A list of exit strategies
A There are some advantages as well as disadvantages of the exit routes that private investors may be able to choose from, which includes:
The process of flotation for the public
Investment in trade and sale
How does management buyout work?
A management buyout is considered as a form of acquisition wherein the company’s existing managers are given the chance to acquire a large portion or all of the company from either the investors or the business owners. This option is considered to be very attractive to investors if there is a compromise of allowing the investor to continue in receiving money from the shares for a couple of years since the business will be passed on to people who are well acquainted with it, therefore, all future revenues will surely be maximized.
Rather than being an employee, the manager can now be the owner because of a management buyout, however, it is not easy to calculate the value of an investor’s share, provide the buyout plan of the business, and maximize sale price for the investment that is why many things are really at stake here.

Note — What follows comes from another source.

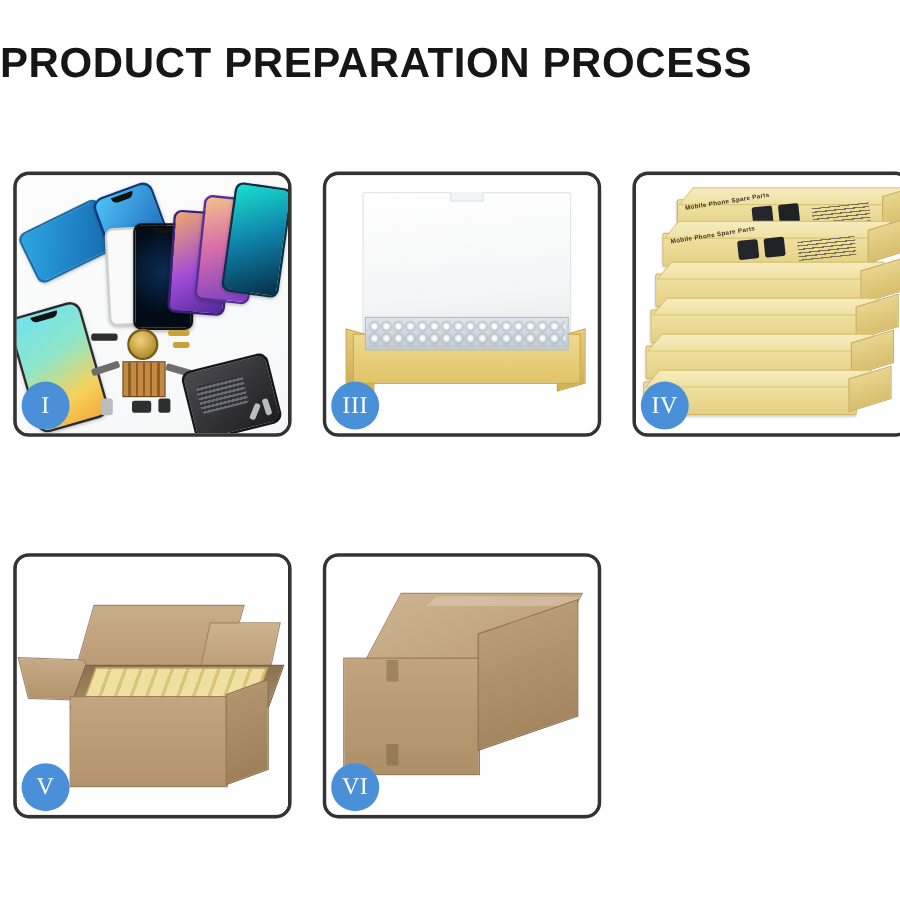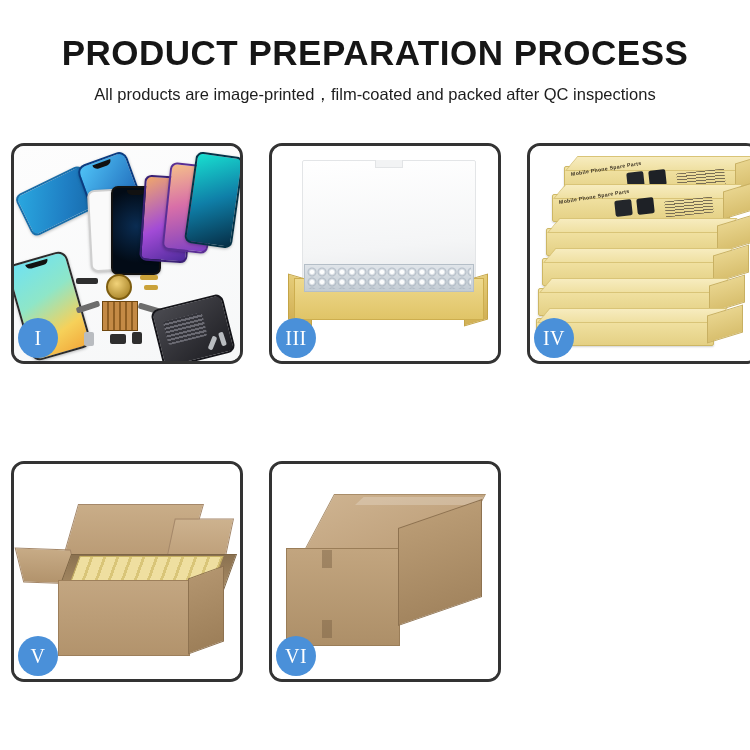"PRODUCT PREPARATION PROCESS" .header { text-align: center -> left }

From the outset of the investment, a private equity investor should take steps to control all of the disadvantages that he might have to face since there are a number of different factors which can greatly affect the price that should be achieved. There are a lot of major factors that can greatly affect the price that the investor could have for the disposal of an investment such as:
Gathering of information
In order for a private investor to maximize the return of his investment, he should make sure to come up with a good exit strategy such as acquiring some information about how the business had been functioning well through the years, and the projections and prosperity of the business for the future as well.
What are the exit strategies of other shareholders?
In case other shareholders are also interested in making their own exit, the value of the investment will surely increase, however, if they will decide on selling it to a single shareholder, then the value of the private investor will then be decreased because of the influence of other investors.